The Arquin Slide Collection Digitization Project aims to use the methodologies and technology of the Digital Humanities to provide access to one of the original teaching and research collections of Florida Atlantic University to researchers from many disciplines. A collaboration between art history professor Emily Fenichel, PhD., and graphic design professor Camila Afanador-Llach, MFA, the Florence Arquin Slide Project is an opportunity to advance research in the Digital Humanities at FAU and link design methodologies, computational practices, and humanities scholarship.

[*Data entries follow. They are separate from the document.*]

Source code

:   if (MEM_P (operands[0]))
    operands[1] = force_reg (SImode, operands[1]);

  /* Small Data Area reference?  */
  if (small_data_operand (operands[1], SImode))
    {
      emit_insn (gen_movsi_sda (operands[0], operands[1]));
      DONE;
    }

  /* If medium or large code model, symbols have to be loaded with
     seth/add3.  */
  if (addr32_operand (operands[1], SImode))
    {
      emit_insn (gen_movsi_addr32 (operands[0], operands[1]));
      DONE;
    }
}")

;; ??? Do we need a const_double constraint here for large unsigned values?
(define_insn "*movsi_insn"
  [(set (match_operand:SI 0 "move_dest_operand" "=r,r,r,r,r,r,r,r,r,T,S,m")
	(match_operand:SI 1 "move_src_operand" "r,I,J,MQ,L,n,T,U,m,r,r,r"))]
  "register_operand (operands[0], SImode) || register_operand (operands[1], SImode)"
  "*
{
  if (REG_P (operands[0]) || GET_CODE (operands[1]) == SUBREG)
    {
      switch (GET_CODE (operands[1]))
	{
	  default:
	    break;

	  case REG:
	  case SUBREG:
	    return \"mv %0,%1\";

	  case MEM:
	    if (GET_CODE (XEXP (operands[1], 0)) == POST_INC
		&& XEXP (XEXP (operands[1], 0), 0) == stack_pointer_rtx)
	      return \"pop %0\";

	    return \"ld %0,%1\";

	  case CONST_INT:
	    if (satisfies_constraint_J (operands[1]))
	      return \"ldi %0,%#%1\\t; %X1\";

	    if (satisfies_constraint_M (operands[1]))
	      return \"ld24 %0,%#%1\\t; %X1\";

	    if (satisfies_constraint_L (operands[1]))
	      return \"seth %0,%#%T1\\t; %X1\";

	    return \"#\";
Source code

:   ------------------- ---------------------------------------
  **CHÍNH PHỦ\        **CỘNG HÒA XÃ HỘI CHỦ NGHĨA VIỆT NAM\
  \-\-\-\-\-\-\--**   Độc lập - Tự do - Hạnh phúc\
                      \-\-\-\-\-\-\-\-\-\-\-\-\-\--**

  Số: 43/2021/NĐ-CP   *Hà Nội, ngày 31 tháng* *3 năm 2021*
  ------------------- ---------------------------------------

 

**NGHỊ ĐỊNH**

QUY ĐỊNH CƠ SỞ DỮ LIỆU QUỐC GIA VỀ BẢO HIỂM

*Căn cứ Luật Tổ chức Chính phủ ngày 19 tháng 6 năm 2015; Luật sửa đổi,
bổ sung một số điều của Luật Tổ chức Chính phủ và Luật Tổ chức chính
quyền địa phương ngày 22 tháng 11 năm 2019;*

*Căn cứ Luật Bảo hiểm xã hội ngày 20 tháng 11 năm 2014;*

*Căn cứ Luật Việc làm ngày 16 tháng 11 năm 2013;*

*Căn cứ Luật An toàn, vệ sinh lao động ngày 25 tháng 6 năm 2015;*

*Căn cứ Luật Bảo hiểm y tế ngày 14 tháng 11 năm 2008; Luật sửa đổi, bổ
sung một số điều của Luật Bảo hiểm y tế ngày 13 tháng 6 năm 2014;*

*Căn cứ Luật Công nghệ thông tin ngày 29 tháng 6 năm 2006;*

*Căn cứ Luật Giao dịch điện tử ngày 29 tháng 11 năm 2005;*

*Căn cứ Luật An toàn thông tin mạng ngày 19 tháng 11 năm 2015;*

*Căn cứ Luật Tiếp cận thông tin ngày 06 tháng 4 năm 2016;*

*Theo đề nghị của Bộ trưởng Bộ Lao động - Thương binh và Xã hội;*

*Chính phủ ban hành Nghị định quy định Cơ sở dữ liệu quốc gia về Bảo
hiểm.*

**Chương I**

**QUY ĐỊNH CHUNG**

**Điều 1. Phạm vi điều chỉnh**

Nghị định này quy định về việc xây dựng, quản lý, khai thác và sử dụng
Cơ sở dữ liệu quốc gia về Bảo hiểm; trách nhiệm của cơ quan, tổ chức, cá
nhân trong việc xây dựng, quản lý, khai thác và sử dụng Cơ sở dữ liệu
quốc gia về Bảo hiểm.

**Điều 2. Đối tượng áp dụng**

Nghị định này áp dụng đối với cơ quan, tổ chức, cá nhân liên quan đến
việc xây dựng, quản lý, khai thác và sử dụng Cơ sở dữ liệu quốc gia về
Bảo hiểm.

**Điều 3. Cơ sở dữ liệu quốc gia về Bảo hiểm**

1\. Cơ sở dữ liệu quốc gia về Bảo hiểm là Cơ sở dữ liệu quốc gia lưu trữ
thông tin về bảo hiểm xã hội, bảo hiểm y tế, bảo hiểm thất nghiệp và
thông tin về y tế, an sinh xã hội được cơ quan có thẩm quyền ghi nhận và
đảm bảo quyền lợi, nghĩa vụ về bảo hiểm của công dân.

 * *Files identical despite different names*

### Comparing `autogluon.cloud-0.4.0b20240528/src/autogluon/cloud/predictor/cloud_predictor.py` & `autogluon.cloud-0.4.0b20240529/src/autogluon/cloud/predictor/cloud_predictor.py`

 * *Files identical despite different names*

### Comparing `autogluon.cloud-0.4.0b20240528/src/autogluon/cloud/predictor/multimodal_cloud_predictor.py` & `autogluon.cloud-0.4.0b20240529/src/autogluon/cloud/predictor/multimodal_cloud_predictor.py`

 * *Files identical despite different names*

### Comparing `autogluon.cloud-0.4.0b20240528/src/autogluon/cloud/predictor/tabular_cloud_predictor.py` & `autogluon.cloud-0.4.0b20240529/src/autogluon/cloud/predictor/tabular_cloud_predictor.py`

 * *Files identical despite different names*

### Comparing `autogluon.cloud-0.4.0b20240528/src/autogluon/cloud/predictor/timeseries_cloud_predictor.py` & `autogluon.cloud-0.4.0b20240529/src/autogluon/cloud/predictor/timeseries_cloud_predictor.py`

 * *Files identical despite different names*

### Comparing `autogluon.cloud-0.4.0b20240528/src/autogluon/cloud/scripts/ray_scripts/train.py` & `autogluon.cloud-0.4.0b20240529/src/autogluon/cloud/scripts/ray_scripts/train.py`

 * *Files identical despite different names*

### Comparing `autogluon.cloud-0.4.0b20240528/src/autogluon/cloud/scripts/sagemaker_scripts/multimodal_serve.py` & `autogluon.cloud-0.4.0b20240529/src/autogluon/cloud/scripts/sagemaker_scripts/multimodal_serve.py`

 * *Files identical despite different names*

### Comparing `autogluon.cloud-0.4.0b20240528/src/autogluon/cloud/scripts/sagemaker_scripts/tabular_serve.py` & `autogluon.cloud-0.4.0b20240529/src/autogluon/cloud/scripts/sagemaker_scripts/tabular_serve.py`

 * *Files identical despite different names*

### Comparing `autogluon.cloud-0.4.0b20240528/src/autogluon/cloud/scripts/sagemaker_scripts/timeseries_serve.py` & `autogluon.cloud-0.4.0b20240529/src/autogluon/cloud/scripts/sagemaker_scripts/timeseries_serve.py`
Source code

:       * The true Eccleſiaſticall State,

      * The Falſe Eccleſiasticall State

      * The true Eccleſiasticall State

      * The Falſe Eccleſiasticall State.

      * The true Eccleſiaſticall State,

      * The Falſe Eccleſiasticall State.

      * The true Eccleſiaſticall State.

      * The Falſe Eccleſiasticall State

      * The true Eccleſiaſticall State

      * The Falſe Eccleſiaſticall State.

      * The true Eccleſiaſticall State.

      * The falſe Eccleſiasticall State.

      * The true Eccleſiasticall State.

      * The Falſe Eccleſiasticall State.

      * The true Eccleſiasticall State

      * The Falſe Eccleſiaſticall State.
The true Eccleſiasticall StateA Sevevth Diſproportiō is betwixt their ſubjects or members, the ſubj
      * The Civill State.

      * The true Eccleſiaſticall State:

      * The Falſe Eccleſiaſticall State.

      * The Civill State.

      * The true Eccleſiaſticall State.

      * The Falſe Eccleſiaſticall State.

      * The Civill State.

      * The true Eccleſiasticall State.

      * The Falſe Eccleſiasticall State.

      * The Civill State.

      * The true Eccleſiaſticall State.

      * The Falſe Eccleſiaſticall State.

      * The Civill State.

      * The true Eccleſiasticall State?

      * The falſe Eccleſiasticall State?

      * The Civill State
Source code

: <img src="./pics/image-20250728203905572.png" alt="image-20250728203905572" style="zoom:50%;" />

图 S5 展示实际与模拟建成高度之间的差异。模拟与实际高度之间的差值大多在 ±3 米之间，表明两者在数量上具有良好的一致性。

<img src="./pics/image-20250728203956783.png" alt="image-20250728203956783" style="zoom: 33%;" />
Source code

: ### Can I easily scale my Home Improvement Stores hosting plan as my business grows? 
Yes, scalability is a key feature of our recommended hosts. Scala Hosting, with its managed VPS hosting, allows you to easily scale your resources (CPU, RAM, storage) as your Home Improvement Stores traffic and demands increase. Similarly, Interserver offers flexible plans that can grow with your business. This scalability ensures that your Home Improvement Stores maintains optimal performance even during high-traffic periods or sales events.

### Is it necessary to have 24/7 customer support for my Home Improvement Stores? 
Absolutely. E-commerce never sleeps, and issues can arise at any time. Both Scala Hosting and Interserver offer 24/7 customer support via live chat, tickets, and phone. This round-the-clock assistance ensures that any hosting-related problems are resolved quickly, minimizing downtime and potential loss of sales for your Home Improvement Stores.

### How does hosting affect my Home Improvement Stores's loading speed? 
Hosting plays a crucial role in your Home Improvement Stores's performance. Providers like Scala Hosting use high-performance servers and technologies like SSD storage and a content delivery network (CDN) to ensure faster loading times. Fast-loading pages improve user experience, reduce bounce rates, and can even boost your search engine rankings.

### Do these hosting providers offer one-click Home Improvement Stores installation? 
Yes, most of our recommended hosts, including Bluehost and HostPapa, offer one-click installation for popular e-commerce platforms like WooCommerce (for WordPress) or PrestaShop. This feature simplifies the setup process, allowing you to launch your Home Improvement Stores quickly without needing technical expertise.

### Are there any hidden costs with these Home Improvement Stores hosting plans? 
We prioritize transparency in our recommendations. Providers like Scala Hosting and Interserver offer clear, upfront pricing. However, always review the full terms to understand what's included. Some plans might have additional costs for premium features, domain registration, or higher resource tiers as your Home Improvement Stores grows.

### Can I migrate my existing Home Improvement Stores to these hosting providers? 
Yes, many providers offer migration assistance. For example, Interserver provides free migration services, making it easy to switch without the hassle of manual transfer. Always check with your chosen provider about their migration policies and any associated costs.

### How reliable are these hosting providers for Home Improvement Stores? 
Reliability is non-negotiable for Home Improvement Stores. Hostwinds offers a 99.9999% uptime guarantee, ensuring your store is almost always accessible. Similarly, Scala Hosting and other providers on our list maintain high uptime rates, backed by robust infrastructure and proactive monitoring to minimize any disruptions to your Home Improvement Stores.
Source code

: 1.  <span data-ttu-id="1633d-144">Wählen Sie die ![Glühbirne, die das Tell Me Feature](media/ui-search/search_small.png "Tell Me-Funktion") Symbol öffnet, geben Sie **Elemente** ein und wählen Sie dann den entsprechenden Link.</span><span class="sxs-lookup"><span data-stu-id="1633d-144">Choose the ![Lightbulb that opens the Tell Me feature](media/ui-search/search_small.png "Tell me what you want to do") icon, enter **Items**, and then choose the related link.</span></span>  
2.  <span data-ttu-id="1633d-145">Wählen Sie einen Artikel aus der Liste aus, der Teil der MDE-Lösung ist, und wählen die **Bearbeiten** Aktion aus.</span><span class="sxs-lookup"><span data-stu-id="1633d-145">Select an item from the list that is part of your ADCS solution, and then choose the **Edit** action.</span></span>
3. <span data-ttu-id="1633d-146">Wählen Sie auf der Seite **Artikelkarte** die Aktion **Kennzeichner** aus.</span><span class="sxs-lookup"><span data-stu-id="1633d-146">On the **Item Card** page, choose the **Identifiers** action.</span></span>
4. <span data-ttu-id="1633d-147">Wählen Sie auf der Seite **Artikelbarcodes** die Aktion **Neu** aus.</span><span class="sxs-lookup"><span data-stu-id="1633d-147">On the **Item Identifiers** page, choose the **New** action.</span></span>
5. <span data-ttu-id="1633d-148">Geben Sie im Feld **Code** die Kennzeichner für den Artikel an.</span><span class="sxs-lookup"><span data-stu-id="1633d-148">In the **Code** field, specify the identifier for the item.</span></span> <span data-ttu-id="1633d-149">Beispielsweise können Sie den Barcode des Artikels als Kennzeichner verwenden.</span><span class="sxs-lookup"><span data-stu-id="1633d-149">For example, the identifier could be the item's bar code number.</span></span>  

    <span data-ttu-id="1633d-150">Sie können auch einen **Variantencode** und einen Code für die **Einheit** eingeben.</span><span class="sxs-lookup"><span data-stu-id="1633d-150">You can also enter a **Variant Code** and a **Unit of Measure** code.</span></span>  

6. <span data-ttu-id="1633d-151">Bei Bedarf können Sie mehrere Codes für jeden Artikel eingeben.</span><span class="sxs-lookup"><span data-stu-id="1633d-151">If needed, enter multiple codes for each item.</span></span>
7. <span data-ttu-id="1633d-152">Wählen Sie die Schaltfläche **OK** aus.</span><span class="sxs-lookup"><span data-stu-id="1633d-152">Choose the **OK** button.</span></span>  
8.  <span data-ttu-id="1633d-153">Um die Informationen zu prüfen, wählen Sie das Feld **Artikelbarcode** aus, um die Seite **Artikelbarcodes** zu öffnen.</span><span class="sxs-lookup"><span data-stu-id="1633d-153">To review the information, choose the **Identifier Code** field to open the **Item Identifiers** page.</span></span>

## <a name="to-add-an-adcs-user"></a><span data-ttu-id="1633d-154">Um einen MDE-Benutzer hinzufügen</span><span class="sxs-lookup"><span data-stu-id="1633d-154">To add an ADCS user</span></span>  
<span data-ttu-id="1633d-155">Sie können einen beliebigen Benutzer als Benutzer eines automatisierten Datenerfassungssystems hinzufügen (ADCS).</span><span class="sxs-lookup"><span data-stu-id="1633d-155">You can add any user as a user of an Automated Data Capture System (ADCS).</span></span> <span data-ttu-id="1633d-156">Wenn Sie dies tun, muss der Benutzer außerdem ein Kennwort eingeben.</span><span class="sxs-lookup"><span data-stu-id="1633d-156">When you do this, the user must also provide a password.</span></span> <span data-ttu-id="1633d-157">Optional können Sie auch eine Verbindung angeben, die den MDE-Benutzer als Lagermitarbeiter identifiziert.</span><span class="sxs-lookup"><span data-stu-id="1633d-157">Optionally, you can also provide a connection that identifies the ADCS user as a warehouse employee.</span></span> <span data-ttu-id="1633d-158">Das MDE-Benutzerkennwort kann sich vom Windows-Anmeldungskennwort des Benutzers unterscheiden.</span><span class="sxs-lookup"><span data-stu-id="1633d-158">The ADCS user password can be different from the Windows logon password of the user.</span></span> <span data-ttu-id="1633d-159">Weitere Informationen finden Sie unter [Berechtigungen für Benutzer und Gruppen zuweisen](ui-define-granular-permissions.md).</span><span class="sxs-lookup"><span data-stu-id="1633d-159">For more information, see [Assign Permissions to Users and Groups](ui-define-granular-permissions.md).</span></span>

The project will digitize a collection of 20,000 slides taken by renowned photographer, scholar, and diplomat, Florence Arquin and currently housed in the Department of Visual Arts and Art History slide collection. The project will create descriptive metadata, archive the images and metadata, and make the collection accessible in a digital collection through a public website. Online access to the collection will serve as a powerful research tool for scholars throughout the world who study Latin America and the Caribbean. Our hope is that it will be used by scholars to investigate subjects as diverse as the United States’ Pan American movement, Modern Mexican painters, and the history of Central and South America.
Who was Florence Arquin?
Florence Arquin (1900-1974) was a noted documentary photographer, scholar, and artist. She wrote a book on Diego Rivera and was friends with Rivera and Frida Kahlo. Her images of Rivera and Kahlo at home are housed in the Smithsonian Museum’s Archive of American Art and the Frida Kahlo Museum in Mexico. These images are broadly disseminated, appearing in exhibitions, publications, and on social media. Arquin was also the Director of the Kodachrome Slide Project, which was part of the State Department. Her charge was to create several series of educational slides that could be used by schools and other institutions to teach the art and culture of Latin America and to promote the United States policy of Pan-Americanism. In all, Arquin took 25,000 slides to further these educational and political goals. Florida Atlantic University purchased Arquin’s slides in 1964, after the State Department deaccessioned them. FAU’s slides are the largest collection of Arquin’s photography in the world.
Arquin’s collection includes more than 250 slides documenting Diego Rivera’s work, including his portrait of Arquin herself. Arquin also took more than 600 images of Modern Mexican painters, such as David Alfaro Siqueiros, Rufino Tamayo, and José Clemente Orozco. Her documentation of contemporary female Mexican artists is notable, as Arquin photographed the work and studios of Alice Rahon, Maria Izquierdo, and Olga Costa. Arquin was equally interested in the history and culture surrounding these artists. For example, Arquin includes 166 images of the geographic features of the Altiplano in Peru and Bolivia, 332 images of what she described as “Indian Life” in Bolivia, Ecuador, and Peru, more than 250 images of Mexican agriculture, crafts, and markets. Nothing seemed to escape her notice, from Mexico’s Independence Day celebrations on September 16th, to the ancient dance known as the Volador, to pre-Columbian sculpture. Moreover, she recognized the intimate relationship South Florida has with Latin America and took more than 200 images of modern architecture in Miami and Fort Lauderdale. These numbers represent a mere sampling of the astonishing depth and breadth of this slide collection.